PARSIPPANY – Township Attorney John Inglesino — referring to himself for one night as “Professor Inglesino” — presented a master class Wednesday night to an invitation-only group of residents concerned about potential redevelopment in the township’s massive Mack-Cali business campus.
His message to the residents of the Sedgefield and Glacier Hills neighborhoods — invited by Mayor James Barberio in response to what he termed as “misinformation” spreading through those areas nearest to Mack-Cali — was that more residential housing coming to Parsippany is inevitable, including low-income housing, thanks to a 2015 New Jersey Supreme Court decision that essentially shut down the state Coalition on Affordable Housing and placed control of Mount Laurel-mandated growth into the hands of Superior Court judges.
“Tonight I am going to try to educate you on affordable-housing law in New Jersey and how a Draconian decision by the New Jersey State Supreme Court may impact you here in Parsippany-Troy Hills,” said Inglesino, who has accumulated decades of experience on the issue as a former Rockaway Township mayor, Morris County freeholder and attorney representing several municipalities, including Morristown and Florham Park.
“There’s nobody that knows land-use law like Mr. Inglesino,” Barberio said before turning the meeting over to Inglesino.
Narrating a nearly hour-long slide-show presentation for a standing-room-only crowd in Council Chambers, Inglesino outlined the lengthy and complicated progression from the landmark 1975 Mount Laurel Decision to the present.
In that historic finding, the state Supreme Court held that the state Constitution required each municipality to “plan and provide, by its land-use regulations, the reasonable opportunity for an appropriate variety and choice of housing, including low and moderate cost housing, to meet the needs, desires and resources of all categories of people who may desire to live within its borders.”
The state Supreme Court reaffirmed its decision in 1983, adding a “builder’s remedy” mandate that entitled developers to a court-ordered zoning designation, meaning a town that did not live up to its Mount Laurel obligations could lose control over the zoning of a given developer’s property if it did not stay in compliance with the stipulations of the ruling.
In 1985, the state Legislature enacted the Fair Share Housing Act to establish the Council on Affordable Housing, better known as COAH, to codify Mount Laurel and also provide municipalities with a voluntary process to satisfy its Mount Laurel obligations.
COAH adopted two rounds of rules to determine the number of required units of affordable housing each town was responsible for, and proposed a third round in 2003, which introduced an “owe as you grow” growth-share element that tied a town’s affordable-housing obligation to residential and employment growth in the town.

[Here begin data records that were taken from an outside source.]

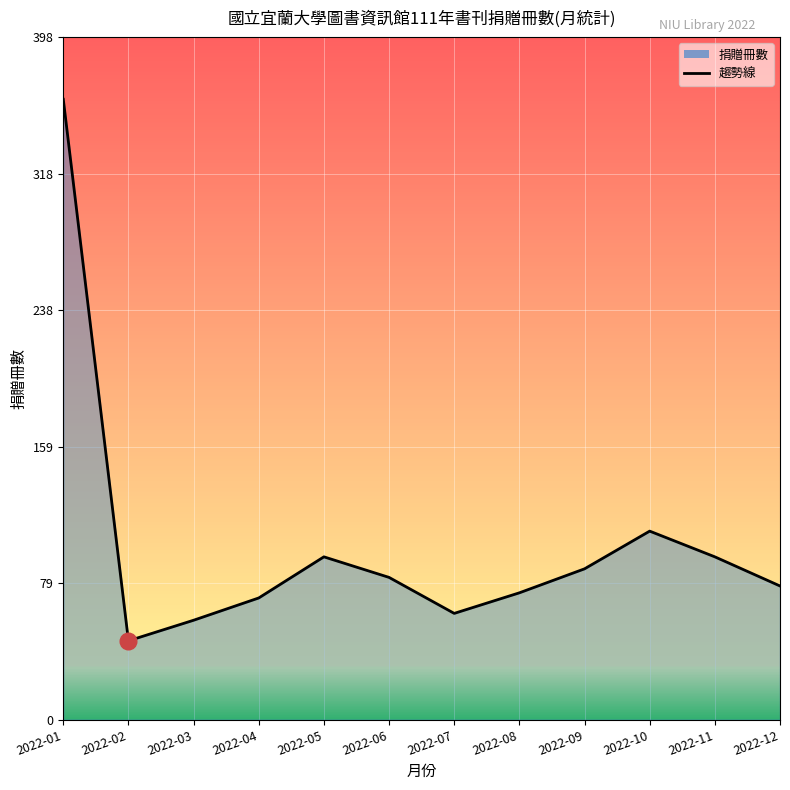

Rank the categories by value from highest to lowest.

2022-01, 2022-10, 2022-05, 2022-11, 2022-09, 2022-06, 2022-12, 2022-08, 2022-04, 2022-07, 2022-03, 2022-02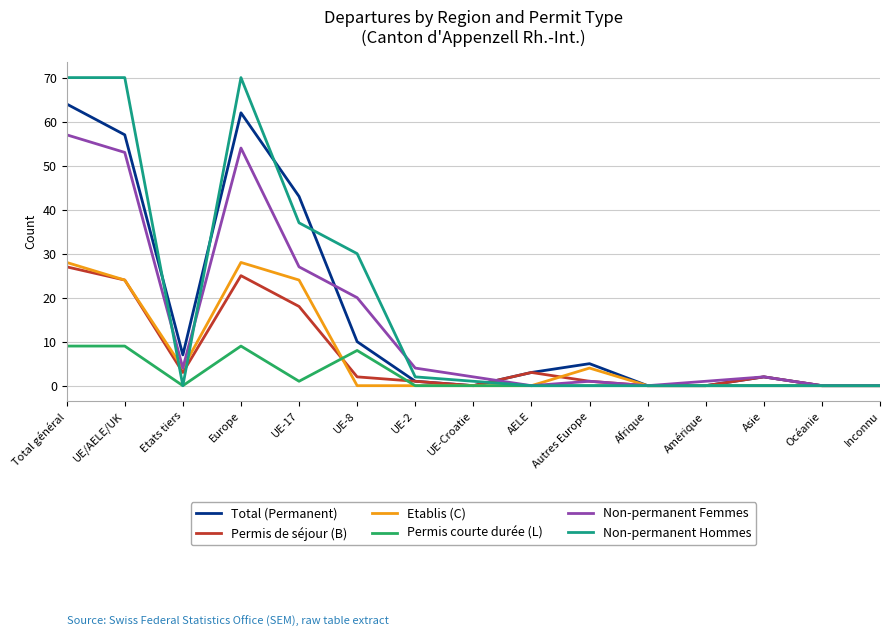

What is the sum of the Non-permanent Femmes values at UE/AELE/UK and Asie?

55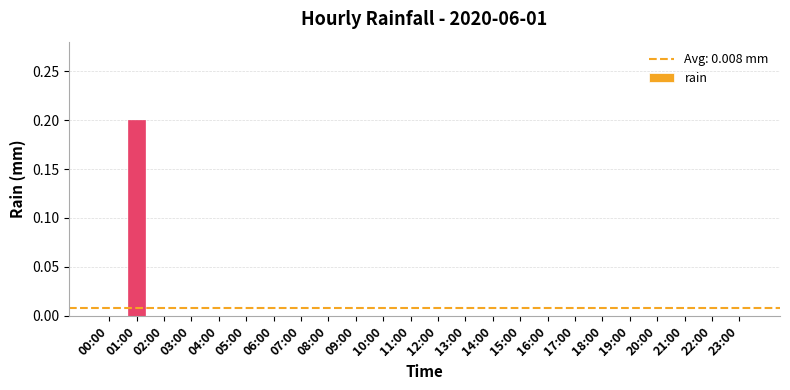

Which category has the highest value across all series?

01:00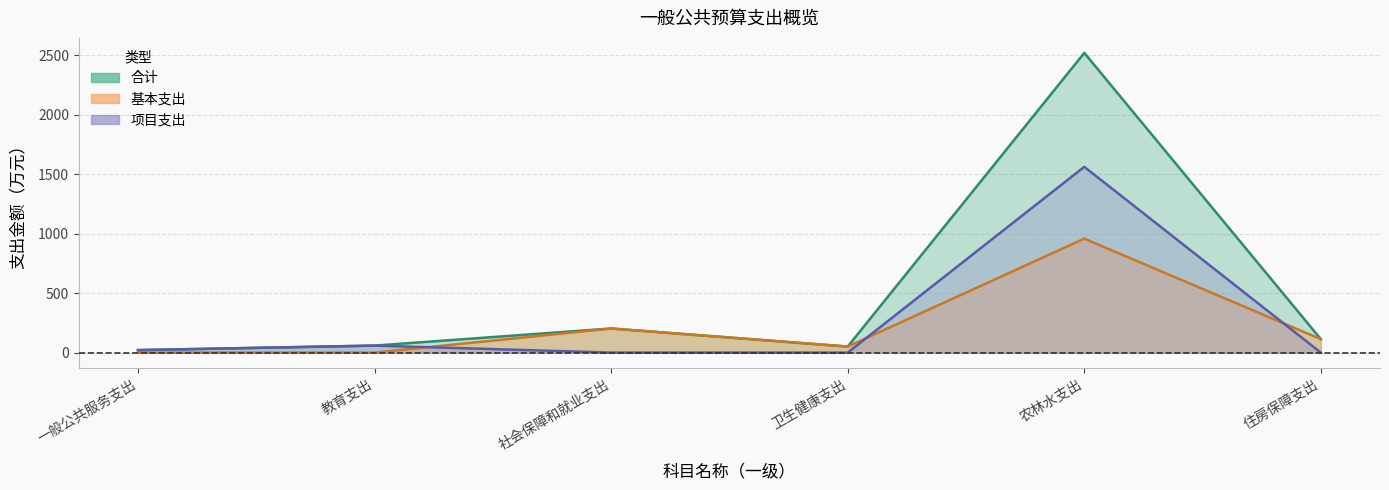

Where do 项目支出 and 基本支出 first cross each other?

教育支出 and 社会保障和就业支出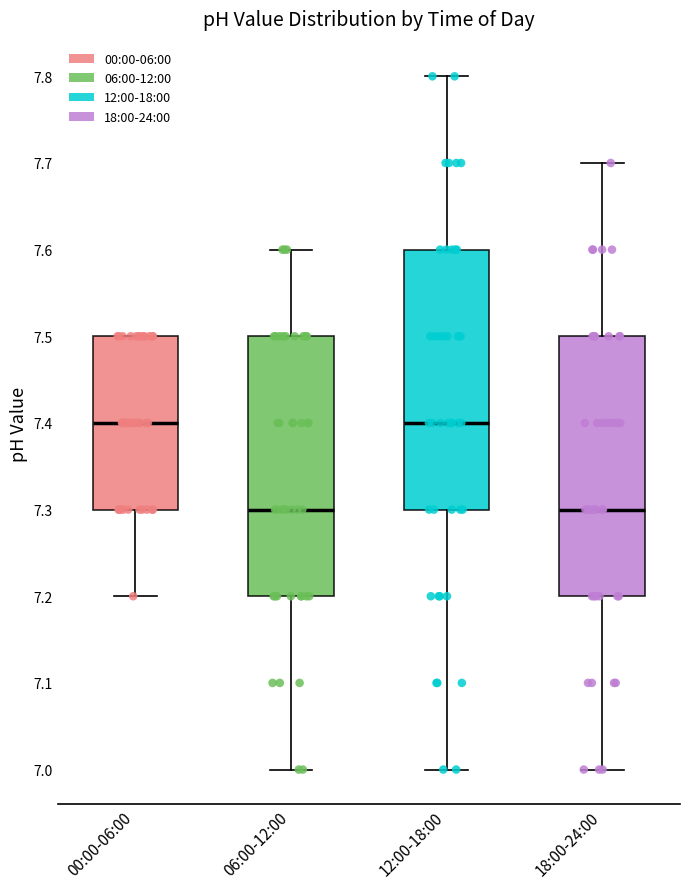

Reading left to right, transcribe this box plot: for each box, give where its median line is, the range the box spans, and where its two whiskers end, as read against the y-axis. The values are not printed on the chart, so give them approximately, as read against the axis.

00:00-06:00: median 7.4, box 7.3 to 7.5, whiskers 7.2 to 7.5
06:00-12:00: median 7.3, box 7.2 to 7.5, whiskers 7.0 to 7.6
12:00-18:00: median 7.4, box 7.3 to 7.6, whiskers 7.0 to 7.8
18:00-24:00: median 7.3, box 7.2 to 7.5, whiskers 7.0 to 7.7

But in March 2015, the state Supreme Court ruled that COAH’s administrative process had failed and transferred responsibility of enforcing Mount Laurel obligations from the “moribund” agency to the courts.
“In effect, you now have 21 different COAH’s throughout the state,” Inglesino observed. “And they are not set up to do that. They are courts. They are not administrative agencies. So that has created a whole host of challenges that we, as practitioners and policy-makers, have to deal with.”
Inglesino added that Parsippany has “a long history of compliance” with the COAH administrative process, and is currently immune from builder’s remedy actions “because of its good-faith attempts to meet its affordable housing obligations.”
But Parsippany and other towns paid close attention to a recent court challenge involving a developer application in South Brunswick. In that case, Inglesino said, the judge “eviscerated” the arguments by an expert being employed by most New Jersey towns, including Parsippany, and awarded several builder’s remedies. the judge also stripped South Brunswick of its authority to control zoning on the contested sites.